Furthermore, the mass casualty plan usually has an temporary care centre that allows for the treatment and assessment of patients till the time they can either be transported to the main hospital or released. The patients are discharged if they have been proved to be recovering. These interim care centers are often placed in the gymnasiums, hotels, arenas, schools, community centers, and anywhere else where a field hospital apparatus could be supported. Permanent buildings are favored to tents as they offer shelter, running water, and electricity, but many authorities maintain complete field hospitals that could be deployed anywhere within 12–24 hours. Whilst full field hospitals need an important amount of time to deploy needed personnel to the place of an accident, temporary interim care centres may be set up by the emergency services fairly swiftly if required, using the resources and personnel on hand. These centres are staffed by doctors, paramedics, emergency, nurses, medical technicians, social workers and first responders, like those from the Red Cross, who get families reunified after a catastrophe (Richmond, 2007).
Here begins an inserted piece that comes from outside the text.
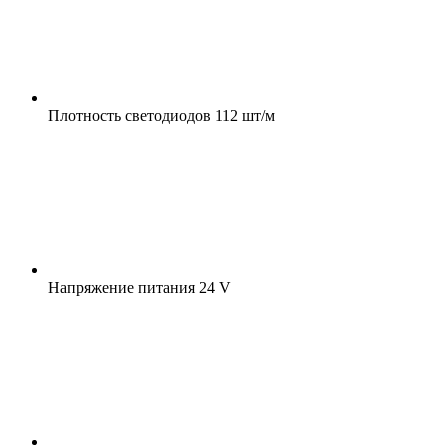
Плотность светодиодов
112 шт/м
Напряжение питания
24 V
The definitive care is often rendered at the scene of a mass casualty plan only temporary and structured to stabilize the casualties till they can get more care at the hospital or in the interim care center. Thus, the program is usually important, since it allows the victims to be transported to the hospital for more extensive care (Streger, 1999). Importantly, the definitive care unit is usually armed with the first aid gear that is used to prolong the victims’ lives before they arrive to the hospital. The patients can be treated or taken to the surgery.
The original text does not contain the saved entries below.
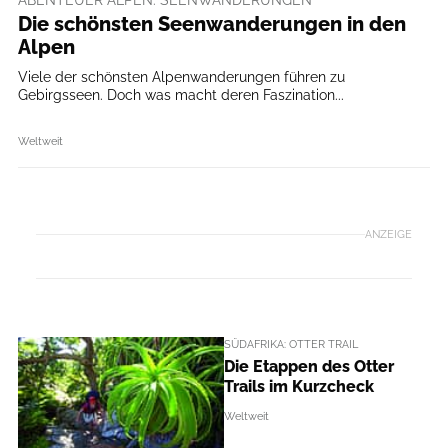
Die schönsten Seenwanderungen in den
Alpen
Viele der schönsten Alpenwanderungen führen zu
Gebirgsseen. Doch was macht deren Faszination...
Weltweit
ANZEIGE
SÜDAFRIKA: OTTER TRAIL
Die Etappen des Otter
Trails im Kurzcheck
Weltweit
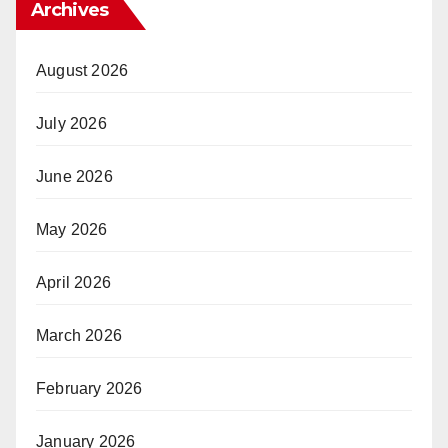
Archives
August 2026
July 2026
June 2026
May 2026
April 2026
March 2026
February 2026
January 2026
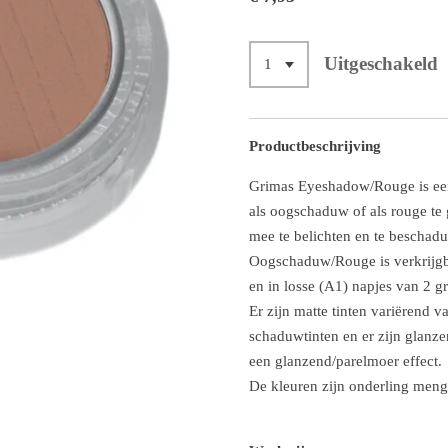
Uitgeschakeld
Productbeschrijving
Grimas Eyeshadow/Rouge is een
als oogschaduw of als rouge te
mee te belichten en te beschad
Oogschaduw/Rouge is verkrijgba
en in losse (A1) napjes van 2 g
Er zijn matte tinten variërend va
schaduwtinten en er zijn glanz
een glanzend/parelmoer effect.
De kleuren zijn onderling meng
Additionally, it is equally important for the mass casualty plan to provide an on-site morgue. In some mass casualty events, it is important to have an on-site mortuary to manage the bodies of the demised persons at the scene whilst awaiting transfer to the permanent mortuary. When this site is utilized, needed care is offered with respect for the deceased and their family members at the scene. Most often, this is the apparatus on the far side of an incident, away from the public sight, and it is placed in the areas such as temporary tents or the nearby buildings (Stein, 2010).
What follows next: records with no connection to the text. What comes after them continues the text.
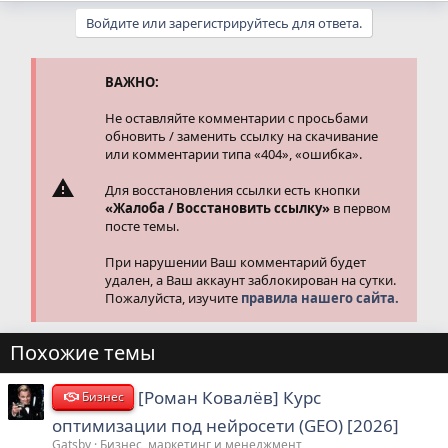
а
Войдите или зарегистрируйтесь для ответа.
к
ц
и
и
ВАЖНО:
:
Не оставляйте комментарии с просьбами
обновить / заменить ссылку на скачивание
или комментарии типа «404», «ошибка».
Для восстановления ссылки есть кнопки
«Жалоба / Восстановить ссылку»
в первом
посте темы.
При нарушении Ваш комментарий будет
удален, а Ваш аккаунт заблокирован на сутки.
Пожалуйста, изучите
правила нашего сайта.
Похожие темы
[Роман Ковалёв] Курс
Бизнес
оптимизации под нейросети (GEO) [2026]
Gatsby
Бизнес, маркетинг и менеджмент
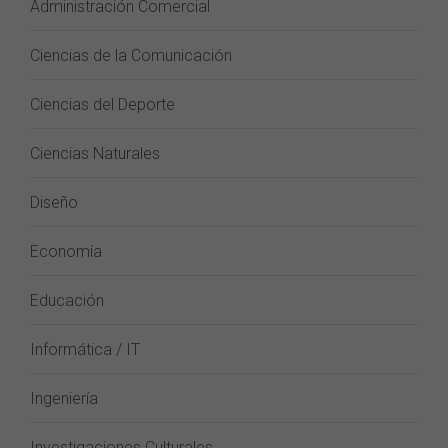
Administración Comercial
Ciencias de la Comunicación
Ciencias del Deporte
Ciencias Naturales
Diseño
Economía
Educación
Informática / IT
Ingeniería
Investigaciones Culturales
In conclusion, operational procedures determine the effectiveness of treatment of the patients in terms of speed, outcome, and resource commitment. The mass casualty plan is necessary for the adequate emergency response. Such plan provides the initial responses that are required in all emergency situations irrespective of their scope. Standard patient care processes for a single patient are relatively inadequate in terms of resource commitment and speed. If these similar methods are utilized in a mass casualty plan, they may result in unsatisfactorily long periods for clearing the location and assisting the patients. Therefore, a mass casualty incident plan requires utilization of emergency procedures like the START triage, reduced sources to patient ratios, and the loading of manifold patients in the ambulances, for adequate management. A practical approach to mass casualty plan must address all phases, either openly through the enclosure of contemporary programs to upgrade performance, or indirectly through the presence of existing abilities in the mass casualty plan.